Institutions across Belgium, England and Australia have issued warnings to parents after reports of children copying games and violent acts from the show. Some went further, banning the usage of symbols, costumes and references in totality in fear they can promote inappropriate and violent behaviours.
Psychologists are actively discouraging people from consuming such content, warning that not all people have the necessary mental strength to handle such graphic content and messaging. They warn how these viewings can potentially lead to aggression, road rage, air rage, and domestic violence, so on. Some experts also indicate that the more hours of violent media we watch, the more we become convinced that we live in a mean world.
Parents report that they:
- Are concerned by how easy it is to publish suggestive and adult-oriented media into online content aimed at young children.
- Do not have the reasonable technical means and know-how to manage what content their kids can and cannot access, and policing their children 24/7 across the range of devices is impossible and unfeasible in this digital age.
"Adult anxieties about Squid Game’s bad influence on children is compounded by children’s heightened interaction with the web more generally."
This camp believes that the world is allowing the financial interest of the few to push more robust mature-rated content to children. They do this in their video games, movies, television series using a shock-and-awe approach that creates controversy and makes people want to learn more about this for fear of being left out (FOMO).
Several individuals commented on the need to take a more pragmatic approach:
- Allowing people access to content that they enjoy watching.
- Citing choice as a value proposition.
- Positioning censorship as an act of control.
- Realising young people have a near-infinite set of options on how to communicate and share experiences.
- Promoting self-regulation over government decisions on what they or their 'tribes' can consume.
People in this camp recognise that Squid Game was not the first of this kind of entertainment. They remind us that our humanity has already lived similar scaremongering in front of the graphical nature of
- Horror movies like Chuky or Jason Voorhees.
- Explicit icons such as Kim Kardashian or Nicky Minaj.
- Fantasy dramas like Game of Thrones or The Witcher.
- Mass killing games such as Grand Theft Auto or Fortnite battle royale.
They are swift to remind adults that even if parents do a great job at sealing their own home from this content, their children can still access such content at their friend's house or use alternative internet access points to access much more graphical stuff.

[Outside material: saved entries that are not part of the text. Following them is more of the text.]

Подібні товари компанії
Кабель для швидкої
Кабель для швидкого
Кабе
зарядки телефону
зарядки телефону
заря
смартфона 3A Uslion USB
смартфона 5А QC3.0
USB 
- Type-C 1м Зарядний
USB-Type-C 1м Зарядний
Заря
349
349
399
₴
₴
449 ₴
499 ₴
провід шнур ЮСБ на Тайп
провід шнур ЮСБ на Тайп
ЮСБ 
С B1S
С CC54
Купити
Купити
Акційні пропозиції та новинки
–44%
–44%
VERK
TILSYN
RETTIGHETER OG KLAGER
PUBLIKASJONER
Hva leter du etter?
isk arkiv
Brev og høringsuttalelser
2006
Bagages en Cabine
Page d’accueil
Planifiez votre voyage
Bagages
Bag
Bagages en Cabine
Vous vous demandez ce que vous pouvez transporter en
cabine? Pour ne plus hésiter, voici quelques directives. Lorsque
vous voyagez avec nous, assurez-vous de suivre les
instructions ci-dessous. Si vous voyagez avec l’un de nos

They promote a more open approach to parents recommending watching these shows with their children, allowing for a more relaxed and level conversation on why they should not perform some acts, discuss morality and learn about consequences.
As an individual, I tend to be quite a libertarian, trying to balance access to content with open communication and common sense.
I believe both camps presented reasonable discussion points.
While not everyone who watches such shows will become violent, we need to also listen to experts who have experience dealing with individuals suffering from long-term addiction, anxiety, and depression.
Expecting parents to be these omnichannel ever-monitoring content filters is unrealistic. They need better mechanisms that are consistent across operating systems and content providers. At the same time, they need to become better at discussing topics of interest with their children face to face, no matter how uncomfortable it makes them.
We need to embrace the reality that the consumption of digital content will be constant and everywhere. It will only worsen as devices get smaller and new, more powerful wearables, mobiles, watches, glasses, VR headsets, etc., are used.
I believe that parents that deal with information with a heavy hand of censorship do not stand a chance. They are better off teaching ways of thinking and using technology to open up the tap of information at an accelerated rate but not so fast that you overwhelm and do not give time to children to adapt and ask questions.
Thank you for joining me in this assessment of navigating the brave new world of digital word of mouth.